Poser des cadres aux brevets du vivant

Publié le 20 Fév, 2002

Pour clore la trilogie des articles parus ces derniers jours (cf. revue de presse du 18 et 19/02/02) sur les enjeux et les conséquences de la brevetabilité du vivant, l’article d’aujourd’hui laisse la parole à des experts pour qui ” il est d’urgent d’agir “.

 

Ainsi, Marie-Angèle Hermitte, directrice de recherche au Centre national de la recherche scientifique (CNRS, Paris) est étonnée que les politiques et le public découvrent aujourd’hui avec stupéfaction que des gènes humains sont brevetés alors que certains le sont depuis plus de vingt ans. ” Quand vous avez un monde qui fonctionne depuis 25 ans sur une règle du jeu qui lui est commune et qu’il a acceptée, le fait que les politiciens se réveillent maintenant n’y changera rien. D’autant plus que, chez les Américains, on ne détecte pas le moindre frémissement de retour en arrière. Et que, dans la mentalité du monde actuel, si les États-Unis font quelque chose, il faut faire pareil “.

 

Si Marie-Angèle Hermitte ne s’oppose pas catégoriquement à toute forme de propriété intellectuelle dans le domaine des biotechnologies, il lui apparaît quand même que le droit des brevets dans sa formule actuelle est un outil trop puissant.

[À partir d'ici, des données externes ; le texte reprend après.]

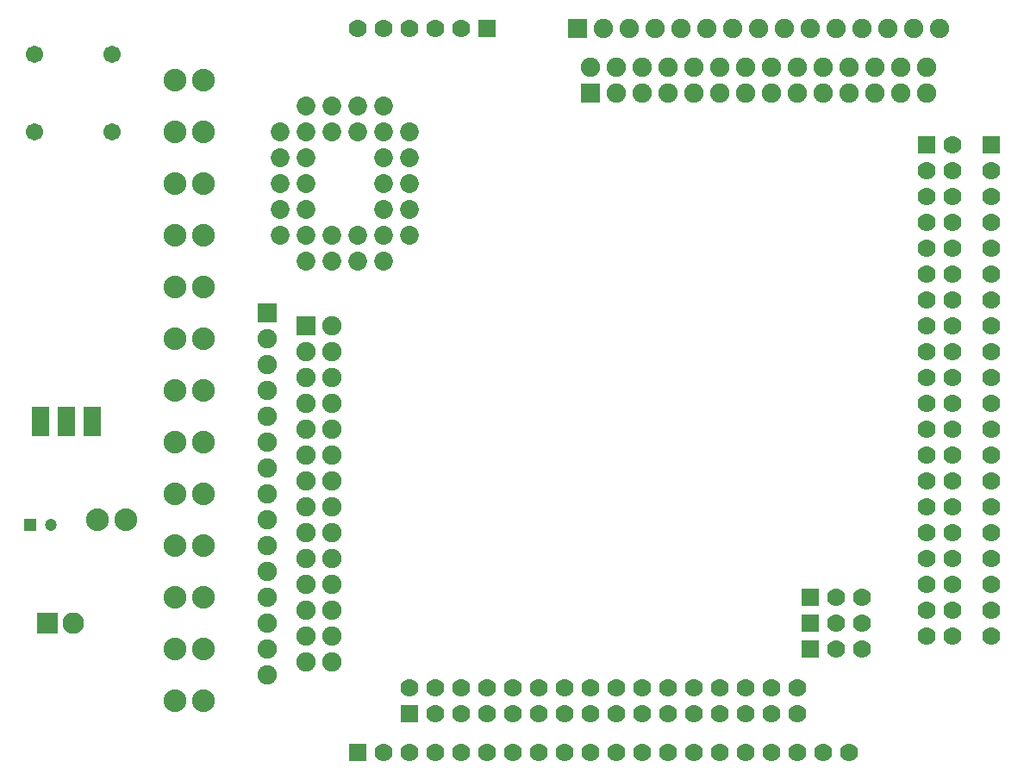
<source format=gbs>
G04 Layer: BottomSolderMaskLayer*
G04 EasyEDA v5.9.42, Mon, 25 Mar 2019 10:54:48 GMT*
G04 64f0bed4ef7340cbb712f4c35e6e27d8*
G04 Gerber Generator version 0.2*
G04 Scale: 100 percent, Rotated: No, Reflected: No *
G04 Dimensions in inches *
G04 leading zeros omitted , absolute positions ,2 integer and 4 decimal *
%FSLAX24Y24*%
%MOIN*%
G90*
G70D02*

%ADD31C,0.088000*%
%ADD32R,0.070000X0.070000*%
%ADD33C,0.070000*%
%ADD34R,0.067700X0.115500*%
%ADD35R,0.047370X0.047370*%
%ADD36C,0.047370*%
%ADD37R,0.082803X0.082803*%
%ADD38C,0.082803*%
%ADD39C,0.067050*%
%ADD40C,0.072960*%
%ADD41R,0.074929X0.074929*%
%ADD42C,0.074929*%

%LPD*%
G54D31*
G01X7450Y27100D03*
G01X8550Y27100D03*
G01X7450Y25100D03*
G01X8550Y25100D03*
G01X7450Y23100D03*
G01X8550Y23100D03*
G01X7450Y21100D03*
G01X8550Y21100D03*
G01X7450Y19100D03*
G01X8550Y19100D03*
G01X7450Y17100D03*
G01X8550Y17100D03*
G01X7450Y15100D03*
G01X8550Y15100D03*
G01X7450Y13100D03*
G01X8550Y13100D03*
G01X7450Y11100D03*
G01X8550Y11100D03*
G01X7450Y9100D03*
G01X8550Y9100D03*
G01X7450Y7100D03*
G01X8550Y7100D03*
G01X7450Y5100D03*
G01X8550Y5100D03*
G01X7450Y3100D03*
G01X8550Y3100D03*
G54D32*
G01X36500Y24600D03*
G54D33*
G01X37500Y24600D03*
G01X36500Y23600D03*
G01X37500Y23600D03*
G01X36500Y22600D03*
G01X37500Y22600D03*
G01X36500Y21600D03*
G01X37500Y21600D03*
G01X36500Y20600D03*
G01X37500Y20600D03*
G01X36500Y19600D03*
G01X37500Y19600D03*
G01X36500Y18600D03*
G01X37500Y18600D03*
G01X36500Y17600D03*
G01X37500Y17600D03*
G01X36500Y16600D03*
G01X37500Y16600D03*
G01X36500Y15600D03*
G01X37500Y15600D03*
G01X36500Y14600D03*
G01X37500Y14600D03*
G01X36500Y13600D03*
G01X37500Y13600D03*
G01X36500Y12600D03*
G01X37500Y12600D03*
G01X36500Y11600D03*
G01X37500Y11600D03*
G01X36500Y10600D03*
G01X37500Y10600D03*
G01X36500Y9600D03*
G01X37500Y9600D03*
G01X36500Y8600D03*
G01X37500Y8600D03*
G01X36500Y7600D03*
G01X37500Y7600D03*
G01X36500Y6600D03*
G01X37500Y6600D03*
G01X36500Y5600D03*
G01X37500Y5600D03*
G54D32*
G01X16500Y2600D03*
G54D33*
G01X16500Y3600D03*
G01X17500Y2600D03*
G01X17500Y3600D03*
G01X18500Y2600D03*
G01X18500Y3600D03*
G01X19500Y2600D03*
G01X19500Y3600D03*
G01X20500Y2600D03*
G01X20500Y3600D03*
G01X21500Y2600D03*
G01X21500Y3600D03*
G01X22500Y2600D03*
G01X22500Y3600D03*
G01X23500Y2600D03*
G01X23500Y3600D03*
G01X24500Y2600D03*
G01X24500Y3600D03*
G01X25500Y2600D03*
G01X25500Y3600D03*
G01X26500Y2600D03*
G01X26500Y3600D03*
G01X27500Y2600D03*
G01X27500Y3600D03*
G01X28500Y2600D03*
G01X28500Y3600D03*
G01X29500Y2600D03*
G01X29500Y3600D03*
G01X30500Y2600D03*
G01X30500Y3600D03*
G01X31500Y2600D03*
G01X31500Y3600D03*
G54D34*
G01X2250Y13899D03*
G01X3250Y13899D03*
G01X4250Y13899D03*
G54D35*
G01X1855Y9900D03*
G54D36*
G01X2643Y9900D03*
G54D31*
G01X4450Y10100D03*
G01X5550Y10100D03*
G54D33*
G01X14500Y29100D03*
G01X15500Y29100D03*
G01X16500Y29100D03*
G01X17500Y29100D03*
G01X18500Y29100D03*
G54D32*
G01X19500Y29100D03*
G54D37*
G01X2500Y6100D03*
G54D38*
G01X3500Y6100D03*
G54D33*
G01X39000Y5600D03*
G01X39000Y6600D03*
G01X39000Y7600D03*
G01X39000Y8600D03*
G01X39000Y9600D03*
G01X39000Y10600D03*
G01X39000Y11600D03*
G01X39000Y12600D03*
G01X39000Y13600D03*
G01X39000Y14600D03*
G01X39000Y15600D03*
G01X39000Y16600D03*
G01X39000Y17600D03*
G01X39000Y18600D03*
G01X39000Y19600D03*
G01X39000Y20600D03*
G01X39000Y21600D03*
G01X39000Y22600D03*
G01X39000Y23600D03*
G54D32*
G01X39000Y24600D03*
G54D33*
G01X33500Y1100D03*
G01X32500Y1100D03*
G01X31500Y1100D03*
G01X30500Y1100D03*
G01X29500Y1100D03*
G01X28500Y1100D03*
G01X27500Y1100D03*
G01X26500Y1100D03*
G01X25500Y1100D03*
G01X24500Y1100D03*
G01X23500Y1100D03*
G01X22500Y1100D03*
G01X21500Y1100D03*
G01X20500Y1100D03*
G01X19500Y1100D03*
G01X18500Y1100D03*
G01X17500Y1100D03*
G01X16500Y1100D03*
G01X15500Y1100D03*
G54D32*
G01X14500Y1100D03*
G54D39*
G01X5000Y25100D03*
G01X5000Y28100D03*
G01X2000Y28100D03*
G01X2000Y25100D03*
G54D33*
G01X34000Y7100D03*
G01X33000Y7100D03*
G54D32*
G01X32000Y7100D03*
G54D33*
G01X34000Y6100D03*
G01X33000Y6100D03*
G54D32*
G01X32000Y6100D03*
G54D33*
G01X34000Y5100D03*
G01X33000Y5100D03*
G54D32*
G01X32000Y5100D03*
G54D40*
G01X11500Y25100D03*
G01X12500Y25100D03*
G01X11500Y24100D03*
G01X12500Y24100D03*
G01X11500Y23100D03*
G01X12500Y23100D03*
G01X11500Y22100D03*
G01X12500Y22100D03*
G01X11500Y21100D03*
G01X12500Y20100D03*
G01X12500Y21100D03*
G01X13500Y20100D03*
G01X13500Y21100D03*
G01X14500Y20100D03*
G01X14500Y21100D03*
G01X15500Y20100D03*
G01X16500Y21100D03*
G01X15500Y21100D03*
G01X16500Y22100D03*
G01X15500Y22100D03*
G01X16500Y23100D03*
G01X15500Y23100D03*
G01X16500Y24100D03*
G01X15500Y24100D03*
G01X16500Y25100D03*
G01X15500Y26100D03*
G01X15500Y25100D03*
G01X14500Y26100D03*
G01X14500Y25100D03*
G01X13500Y26100D03*
G01X13500Y25100D03*
G01X12500Y26100D03*
G54D41*
G01X12500Y17600D03*
G54D42*
G01X13500Y17600D03*
G01X12500Y16600D03*
G01X13500Y16600D03*
G01X12500Y15600D03*
G01X13500Y15600D03*
G01X12500Y14600D03*
G01X13500Y14600D03*
G01X12500Y13600D03*
G01X13500Y13600D03*
G01X12500Y12600D03*
G01X13500Y12600D03*
G01X12500Y11600D03*
G01X13500Y11600D03*
G01X12500Y10600D03*
G01X13500Y10600D03*
G01X12500Y9600D03*
G01X13500Y9600D03*
G01X12500Y8600D03*
G01X13500Y8600D03*
G01X12500Y7600D03*
G01X13500Y7600D03*
G01X12500Y6600D03*
G01X13500Y6600D03*
G01X12500Y5600D03*
G01X13500Y5600D03*
G01X12500Y4600D03*
G01X13500Y4600D03*
G54D41*
G01X23500Y26600D03*
G54D42*
G01X23500Y27600D03*
G01X24500Y26600D03*
G01X24500Y27600D03*
G01X25500Y26600D03*
G01X25500Y27600D03*
G01X26500Y26600D03*
G01X26500Y27600D03*
G01X27500Y26600D03*
G01X27500Y27600D03*
G01X28500Y26600D03*
G01X28500Y27600D03*
G01X29500Y26600D03*
G01X29500Y27600D03*
G01X30500Y26600D03*
G01X30500Y27600D03*
G01X31500Y26600D03*
G01X31500Y27600D03*
G01X32500Y26600D03*
G01X32500Y27600D03*
G01X33500Y26600D03*
G01X33500Y27600D03*
G01X34500Y26600D03*
G01X34500Y27600D03*
G01X35500Y26600D03*
G01X35500Y27600D03*
G01X36500Y26600D03*
G01X36500Y27600D03*
G54D41*
G01X23000Y29100D03*
G54D42*
G01X24000Y29100D03*
G01X25000Y29100D03*
G01X26000Y29100D03*
G01X27000Y29100D03*
G01X28000Y29100D03*
G01X29000Y29100D03*
G01X30000Y29100D03*
G01X31000Y29100D03*
G01X32000Y29100D03*
G01X33000Y29100D03*
G01X34000Y29100D03*
G01X35000Y29100D03*
G01X36000Y29100D03*
G01X37000Y29100D03*
G54D41*
G01X11000Y18100D03*
G54D42*
G01X11000Y17100D03*
G01X11000Y16100D03*
G01X11000Y15100D03*
G01X11000Y14100D03*
G01X11000Y13100D03*
G01X11000Y12100D03*
G01X11000Y11100D03*
G01X11000Y10100D03*
G01X11000Y9100D03*
G01X11000Y8100D03*
G01X11000Y7100D03*
G01X11000Y6100D03*
G01X11000Y5100D03*
G01X11000Y4100D03*
M00*
M02*

</source>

Marie-Angèle Hermitte suggère que chaque inventeur puisse conserver sa capacité d’obtenir des brevets – même si son invention est issue d’un gène breveté ce qui signifie que les brevets soient beaucoup moins étendus et qu’ils ne soient pas dépendants les uns des autres.

 

Concrètement, le chercheur qui améliorerait l’efficacité d’un test diagnostique développé à partir d’une séquence génétique au préalablement identifiée pourrait obtenir un deuxième brevet indépendant du premier sans être obligé de demander l’autorisation et de payer des redevances au titulaire du premier brevet. Par ailleurs, elle travaille à la reconnaissance des personnes qui ” donnent leur ADN ” à des chercheurs qui sont susceptibles de découvrir des gènes importants et de les breveter.

 

Pour Richard Gold, juriste et professeur à la faculté de droit de l’université McGill, “ il est trop tard pour réfléchir aux aspects éthiques relatifs à la brevetabilité des gènes. Il est vrai que le système de propriété intellectuelle [brevets] se concentre trop sur les aspects économiques et pas suffisamment sur les questions morales et sociales, comme la santé de la population. Ces questions sont importantes, mais néanmoins dépassées. Les gènes sont brevetables et il est désormais impossible de renverser la vapeur. On doit l’accepter et songer à ce que l’on peut faire pour s’assurer que ces brevets n’auront pas de conséquences néfastes pour la santé publique “.

 

Il met en avant diverses solutions juridiques visant à préserver l’accès de la population aux tests diagnostiques. Il propose également d’avoir recours à une exemption particulière selon laquelle des brevets ne pourraient être accordés sur une invention dont la commercialisation est susceptible de porter atteinte à l’ordre public et à la morale. Enfin, Richard Gold recommande la création d’un tribunal particulier chargé de juger de la validité des brevets lorsque celle-ci est remise en cause. Composé de spécialistes des biotechnologies et des questions éthiques et sociales et supervisé par les cours de justice, ce tribunal serait également habilité à examiner les poursuites pour contrefaçon.

 

 

Pour le Dr Dominique Stoppa-Lyonnet de l’Institut Curie de Paris, si les brevets sont des moteurs puissants qui font avancer la recherche,  le système actuel de la brevetabilité du vivant ” s’étrangle lui-même ” car ” les droits conférés par les brevets semblent aujourd’hui sans fin et exorbitants “.

La France envisage l’imposition de licences obligatoires qui forceraient les titulaires de brevets sur des gènes, comme Myriad Genetics, à accorder à d’autres laboratoires l’autorisation de pratiquer des tests diagnostiques sur le gène breveté en échange de redevances raisonnables.